WHAT IS NEEDED — What you return must be the lines of the data that hold the word "down".

Saved entries —
________________________________________
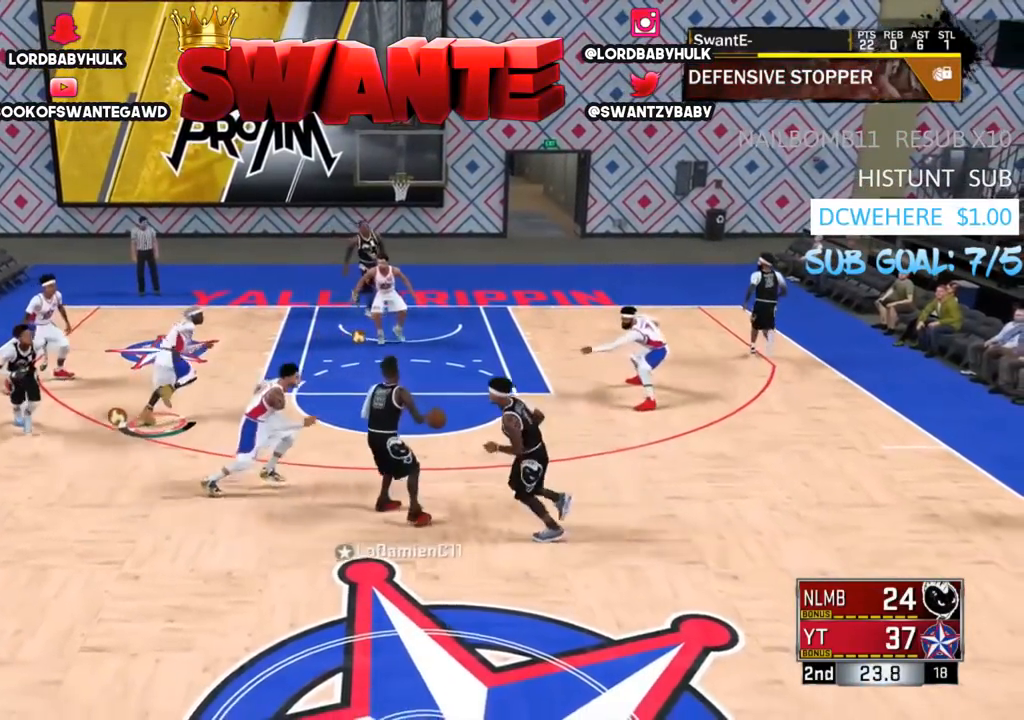
{"buttons": [], "left_stick": "down-left", "right_stick": "center", "events": [[383, "left_stick", "down-left"]]}
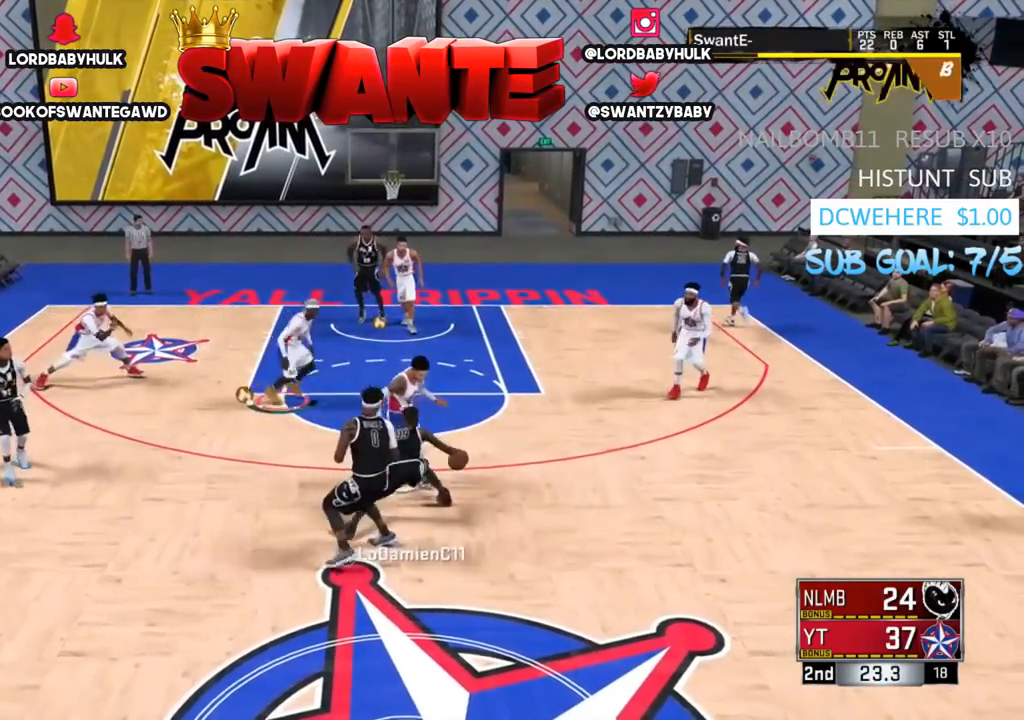
{"buttons": [], "left_stick": "down-left", "right_stick": "center", "events": []}
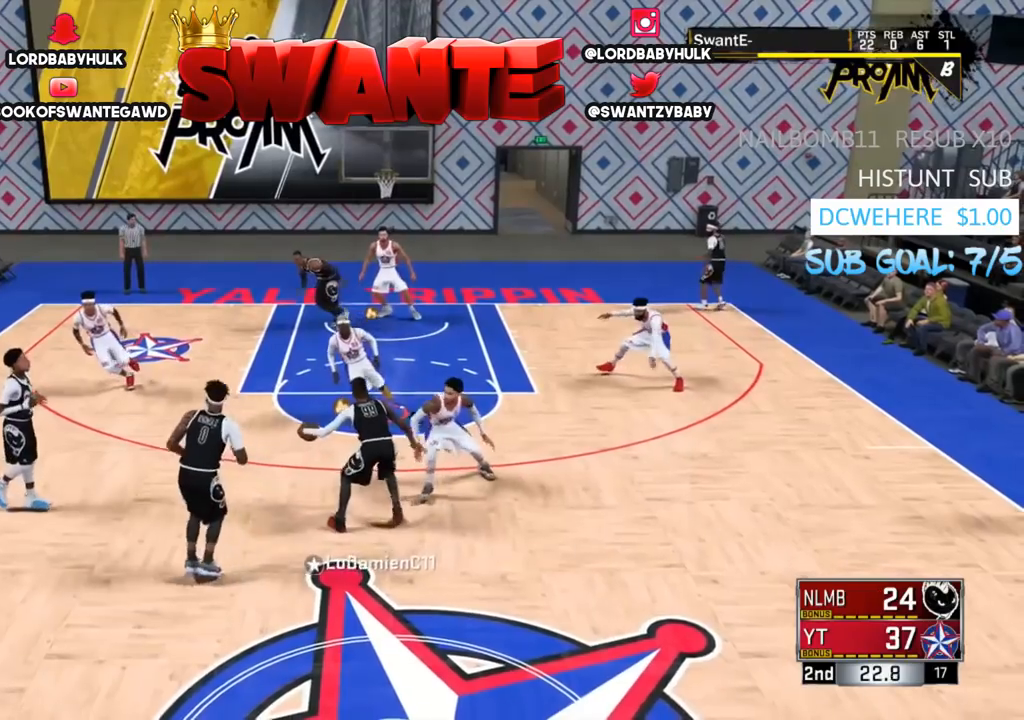
{"buttons": [], "left_stick": "left", "right_stick": "center", "events": [[50, "left_stick", "down"], [183, "left_stick", "center"], [250, "left_stick", "up-left"], [383, "left_stick", "left"]]}
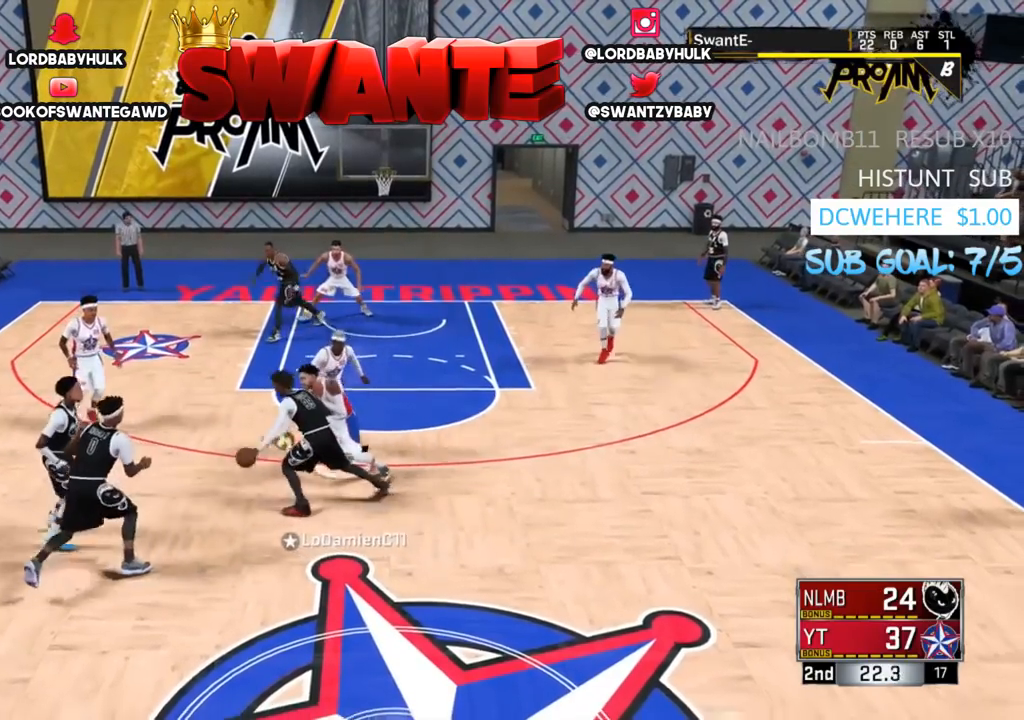
{"buttons": [], "left_stick": "down-left", "right_stick": "center", "events": [[133, "left_stick", "down-left"]]}
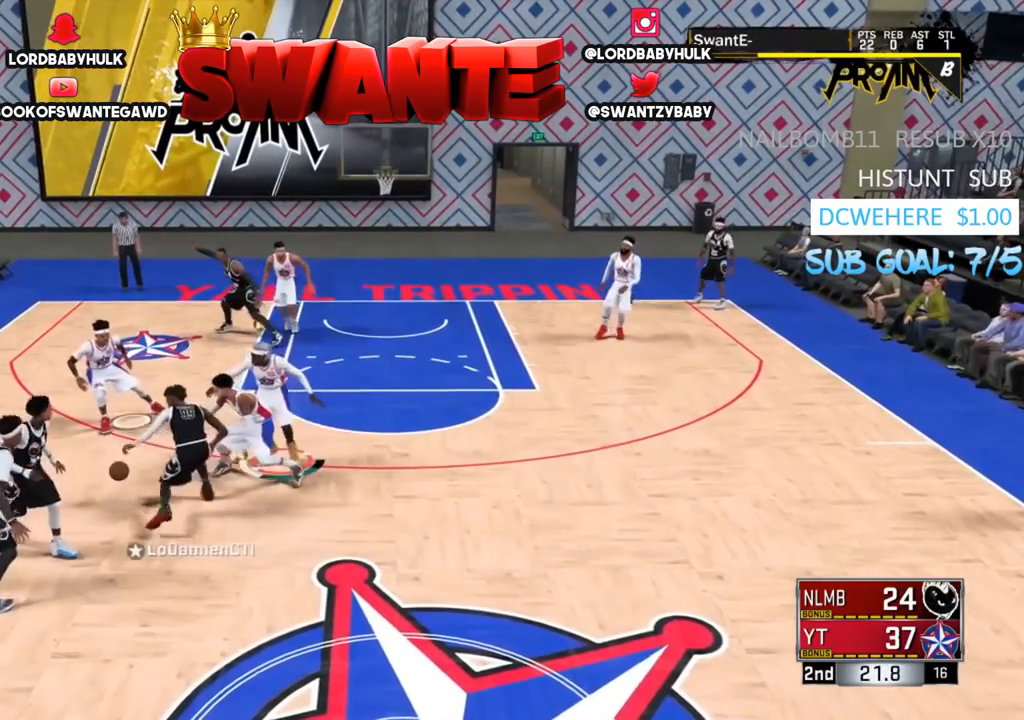
{"buttons": [], "left_stick": "center", "right_stick": "center", "events": [[367, "left_stick", "center"]]}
________________________________________
RESULT OF THE EXERCISE —
{"buttons": [], "left_stick": "down-left", "right_stick": "center", "events": [[383, "left_stick", "down-left"]]}
{"buttons": [], "left_stick": "down-left", "right_stick": "center", "events": []}
{"buttons": [], "left_stick": "left", "right_stick": "center", "events": [[50, "left_stick", "down"], [183, "left_stick", "center"], [250, "left_stick", "up-left"], [383, "left_stick", "left"]]}
{"buttons": [], "left_stick": "down-left", "right_stick": "center", "events": [[133, "left_stick", "down-left"]]}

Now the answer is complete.